> Dataset content:
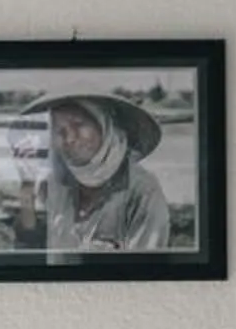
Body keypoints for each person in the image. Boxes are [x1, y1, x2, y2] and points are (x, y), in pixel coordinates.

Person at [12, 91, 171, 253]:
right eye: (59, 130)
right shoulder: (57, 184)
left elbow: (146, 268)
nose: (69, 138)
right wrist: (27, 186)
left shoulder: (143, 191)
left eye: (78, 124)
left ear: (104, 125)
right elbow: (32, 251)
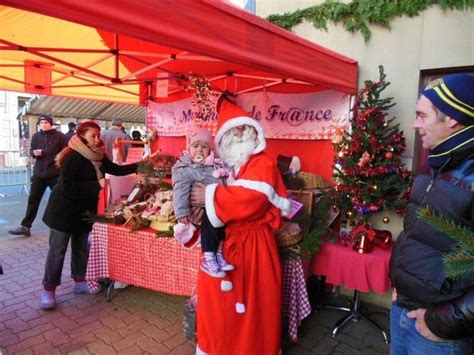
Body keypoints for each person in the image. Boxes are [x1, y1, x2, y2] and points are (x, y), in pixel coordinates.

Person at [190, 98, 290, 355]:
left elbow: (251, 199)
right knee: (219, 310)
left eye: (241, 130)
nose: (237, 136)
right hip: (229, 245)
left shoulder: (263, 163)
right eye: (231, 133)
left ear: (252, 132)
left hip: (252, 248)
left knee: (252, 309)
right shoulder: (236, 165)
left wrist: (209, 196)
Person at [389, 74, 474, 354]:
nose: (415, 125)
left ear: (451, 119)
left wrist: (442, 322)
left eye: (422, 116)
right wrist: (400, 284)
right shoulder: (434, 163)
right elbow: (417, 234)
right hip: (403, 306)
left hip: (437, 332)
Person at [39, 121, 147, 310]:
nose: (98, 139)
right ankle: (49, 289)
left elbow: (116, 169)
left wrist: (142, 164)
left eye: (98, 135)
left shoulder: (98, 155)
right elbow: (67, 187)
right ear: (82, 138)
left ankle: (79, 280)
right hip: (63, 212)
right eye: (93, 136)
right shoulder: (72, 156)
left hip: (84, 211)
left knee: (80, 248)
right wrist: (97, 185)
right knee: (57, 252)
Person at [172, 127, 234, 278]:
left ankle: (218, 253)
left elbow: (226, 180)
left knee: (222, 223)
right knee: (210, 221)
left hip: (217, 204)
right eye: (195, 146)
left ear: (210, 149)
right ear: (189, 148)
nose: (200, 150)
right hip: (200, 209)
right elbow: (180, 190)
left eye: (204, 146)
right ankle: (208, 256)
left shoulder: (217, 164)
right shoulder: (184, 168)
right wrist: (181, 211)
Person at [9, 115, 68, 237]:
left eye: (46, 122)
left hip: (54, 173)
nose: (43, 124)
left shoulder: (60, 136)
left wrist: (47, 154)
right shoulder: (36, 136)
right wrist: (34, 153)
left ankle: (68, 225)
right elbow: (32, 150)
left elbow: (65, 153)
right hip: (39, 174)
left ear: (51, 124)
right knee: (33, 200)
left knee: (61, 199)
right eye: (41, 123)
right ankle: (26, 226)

---

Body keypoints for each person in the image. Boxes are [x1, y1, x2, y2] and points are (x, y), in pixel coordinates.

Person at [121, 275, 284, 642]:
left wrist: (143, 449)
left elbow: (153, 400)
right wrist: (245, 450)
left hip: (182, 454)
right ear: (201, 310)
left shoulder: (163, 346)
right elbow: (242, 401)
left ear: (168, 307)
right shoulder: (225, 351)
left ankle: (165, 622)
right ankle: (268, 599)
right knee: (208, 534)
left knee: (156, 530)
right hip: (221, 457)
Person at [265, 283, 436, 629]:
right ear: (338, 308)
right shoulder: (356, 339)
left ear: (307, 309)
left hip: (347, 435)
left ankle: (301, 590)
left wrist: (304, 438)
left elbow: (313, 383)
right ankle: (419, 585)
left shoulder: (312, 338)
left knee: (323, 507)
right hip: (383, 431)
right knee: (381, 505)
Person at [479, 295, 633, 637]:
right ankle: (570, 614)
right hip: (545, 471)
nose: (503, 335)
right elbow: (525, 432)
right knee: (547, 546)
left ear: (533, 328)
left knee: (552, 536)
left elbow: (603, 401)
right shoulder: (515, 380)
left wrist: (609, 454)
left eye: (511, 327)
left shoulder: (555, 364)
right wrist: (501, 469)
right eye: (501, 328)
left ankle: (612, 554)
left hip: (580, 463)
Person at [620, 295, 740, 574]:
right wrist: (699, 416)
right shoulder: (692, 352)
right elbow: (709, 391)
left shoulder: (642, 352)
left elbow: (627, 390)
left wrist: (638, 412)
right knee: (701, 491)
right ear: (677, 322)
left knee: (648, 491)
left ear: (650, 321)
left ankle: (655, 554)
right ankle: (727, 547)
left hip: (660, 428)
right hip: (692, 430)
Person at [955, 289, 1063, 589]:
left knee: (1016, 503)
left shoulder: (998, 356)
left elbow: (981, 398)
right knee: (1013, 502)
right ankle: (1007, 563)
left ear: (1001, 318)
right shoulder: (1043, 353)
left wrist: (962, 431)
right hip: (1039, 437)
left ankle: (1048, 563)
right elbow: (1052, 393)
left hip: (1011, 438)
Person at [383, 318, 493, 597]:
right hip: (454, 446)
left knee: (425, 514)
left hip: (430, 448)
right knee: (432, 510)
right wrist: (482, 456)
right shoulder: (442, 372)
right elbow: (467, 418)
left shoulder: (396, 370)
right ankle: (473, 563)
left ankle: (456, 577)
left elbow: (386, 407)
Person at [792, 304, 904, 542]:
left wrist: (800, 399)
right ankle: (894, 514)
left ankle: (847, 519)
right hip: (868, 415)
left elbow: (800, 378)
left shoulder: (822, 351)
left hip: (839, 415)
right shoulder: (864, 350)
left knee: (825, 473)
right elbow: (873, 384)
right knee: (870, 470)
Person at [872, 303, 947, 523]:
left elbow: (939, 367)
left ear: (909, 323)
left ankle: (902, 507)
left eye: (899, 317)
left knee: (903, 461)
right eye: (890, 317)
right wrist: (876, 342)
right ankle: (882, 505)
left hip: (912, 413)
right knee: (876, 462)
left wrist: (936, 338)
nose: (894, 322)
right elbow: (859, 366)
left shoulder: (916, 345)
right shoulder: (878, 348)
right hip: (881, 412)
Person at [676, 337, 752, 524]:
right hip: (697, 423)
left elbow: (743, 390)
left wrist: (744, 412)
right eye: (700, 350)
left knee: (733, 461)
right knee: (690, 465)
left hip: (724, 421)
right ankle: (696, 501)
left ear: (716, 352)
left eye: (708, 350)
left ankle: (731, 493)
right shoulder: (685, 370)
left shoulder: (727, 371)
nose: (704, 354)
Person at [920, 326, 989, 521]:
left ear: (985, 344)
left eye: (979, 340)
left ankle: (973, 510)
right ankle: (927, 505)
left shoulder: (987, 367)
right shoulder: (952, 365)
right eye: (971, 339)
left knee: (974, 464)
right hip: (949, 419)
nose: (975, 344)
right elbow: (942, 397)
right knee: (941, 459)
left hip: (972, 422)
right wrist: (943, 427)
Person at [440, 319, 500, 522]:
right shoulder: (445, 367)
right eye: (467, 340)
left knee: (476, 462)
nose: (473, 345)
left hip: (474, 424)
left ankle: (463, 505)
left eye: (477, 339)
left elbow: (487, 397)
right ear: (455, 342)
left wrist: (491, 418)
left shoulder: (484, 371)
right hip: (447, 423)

> What you need to do:
Set down, unchanged, only those lines above that fall between the line with "left shoulder: (312, 338)" and the line with "left knee: (1016, 503)", the two end lines included.

> Problem solution:
left shoulder: (312, 338)
left knee: (323, 507)
right hip: (383, 431)
right knee: (381, 505)
Person at [479, 295, 633, 637]:
right ankle: (570, 614)
right hip: (545, 471)
nose: (503, 335)
right elbow: (525, 432)
right knee: (547, 546)
left ear: (533, 328)
left knee: (552, 536)
left elbow: (603, 401)
right shoulder: (515, 380)
left wrist: (609, 454)
left eye: (511, 327)
left shoulder: (555, 364)
right wrist: (501, 469)
right eye: (501, 328)
left ankle: (612, 554)
left hip: (580, 463)
Person at [620, 295, 740, 574]:
right wrist: (699, 416)
right shoulder: (692, 352)
right elbow: (709, 391)
left shoulder: (642, 352)
left elbow: (627, 390)
left wrist: (638, 412)
right knee: (701, 491)
right ear: (677, 322)
left knee: (648, 491)
left ear: (650, 321)
left ankle: (655, 554)
right ankle: (727, 547)
left hip: (660, 428)
right hip: (692, 430)
Person at [955, 289, 1063, 589]:
left knee: (1016, 503)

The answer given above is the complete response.